Saturday, March 06, 2010
IRELAND’s banking stocks had another good day yesterday, as investors continued to bite on the back of this week’s claims by AIB that it has the power to raise around €4bn in necessary capital without further Government investment.
The bank is likely to need roughly that amount in fresh capital to fill the funding hole left after it transfers its dodgy property loans to the National Asset Management Agency (NAMA), starting later this month.
The bank has long-since claimed a number of options are open to it including strategic partnerships and asset sales. It said this week that it has received notions of interest on both levels (the latter particularly relation to its Polish operations).
On the back of those reiterations made to investors, earlier this week, AIB’s share price jumped 20% on Thursday directly leading to similarly positive gains by Bank of Ireland and the non-NAMA-bound Irish Life & Permanent (IL&P).
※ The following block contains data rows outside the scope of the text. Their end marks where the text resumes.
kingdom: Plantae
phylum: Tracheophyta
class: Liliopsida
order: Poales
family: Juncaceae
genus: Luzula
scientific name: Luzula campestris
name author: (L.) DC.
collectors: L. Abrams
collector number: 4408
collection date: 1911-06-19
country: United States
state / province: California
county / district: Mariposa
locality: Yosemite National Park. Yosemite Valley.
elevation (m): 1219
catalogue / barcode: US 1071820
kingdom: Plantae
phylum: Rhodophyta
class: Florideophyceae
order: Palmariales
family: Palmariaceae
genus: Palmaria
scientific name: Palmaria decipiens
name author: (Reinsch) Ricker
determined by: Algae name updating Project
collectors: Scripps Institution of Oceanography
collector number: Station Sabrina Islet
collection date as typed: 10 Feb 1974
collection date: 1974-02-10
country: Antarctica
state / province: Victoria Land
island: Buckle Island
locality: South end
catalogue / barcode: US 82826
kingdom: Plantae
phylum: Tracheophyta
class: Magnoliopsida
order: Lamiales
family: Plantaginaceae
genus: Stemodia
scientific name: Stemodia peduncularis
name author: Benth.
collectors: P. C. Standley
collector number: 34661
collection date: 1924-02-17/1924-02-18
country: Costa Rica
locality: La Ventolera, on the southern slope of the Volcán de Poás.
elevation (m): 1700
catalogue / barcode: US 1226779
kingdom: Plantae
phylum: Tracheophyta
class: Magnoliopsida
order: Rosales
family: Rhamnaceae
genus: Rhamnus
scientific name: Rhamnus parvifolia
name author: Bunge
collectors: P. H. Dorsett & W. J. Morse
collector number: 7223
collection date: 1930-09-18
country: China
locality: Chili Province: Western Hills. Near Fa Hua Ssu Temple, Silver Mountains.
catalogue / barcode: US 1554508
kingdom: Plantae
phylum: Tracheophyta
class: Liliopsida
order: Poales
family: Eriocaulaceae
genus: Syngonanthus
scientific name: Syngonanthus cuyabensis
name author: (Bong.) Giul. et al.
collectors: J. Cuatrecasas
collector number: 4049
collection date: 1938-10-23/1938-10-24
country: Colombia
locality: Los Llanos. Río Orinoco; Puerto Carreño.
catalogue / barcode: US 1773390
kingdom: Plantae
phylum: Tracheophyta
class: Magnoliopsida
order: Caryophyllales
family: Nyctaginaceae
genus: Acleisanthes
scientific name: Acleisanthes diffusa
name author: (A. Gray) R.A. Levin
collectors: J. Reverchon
On a relatively good day for the ISEQ which rebounded above 3,000 points with a 1.55% overall bounce — AIB jumped another 20c, or 16%, to close the week at €1.45.
Bank of Ireland closed yesterday at a price of €1.21, which was up by 12c or 10.8% on Thursday’s close and IL&P hit a closing price of €3.23, which represented a 6.89% (21c) daily increase.
Elsewhere, yesterday proved a quiet day for the few Irish companies active with announcements.
Kenmare Resources fell nearly 28%, or 7c, to 18c, even after announcing plans to embark on the second largest ever fundraising round for an Irish company.
Fyffes and Aer Lingus — the latter of which had a mixed day in terms of staff votes on cost reduction plans and reported poor monthly traffic statistics — both remained static at 42c and 61c.
Notable risers, yesterday, included the likes of Irish Continental Group, Smurfit Kappa Group, Grafton Group, Tullow Oil and Dragon Oil.
However, Kerry Group was one the worst performer falling 52c, or 2.14%, to €23.76.
Abroad, better-than-anticipated employment figures from the US boosted European stockmarkets. London’s FTSE rose 1.3% to 5,600; the DAX in Frankfurt rose to nearly 5,900 and the CAC in Paris was up by 2.1% to just under 4,000.
US markets were showing slight gains in early trading, with yesterday kicking off with strong rises evident in the Far East.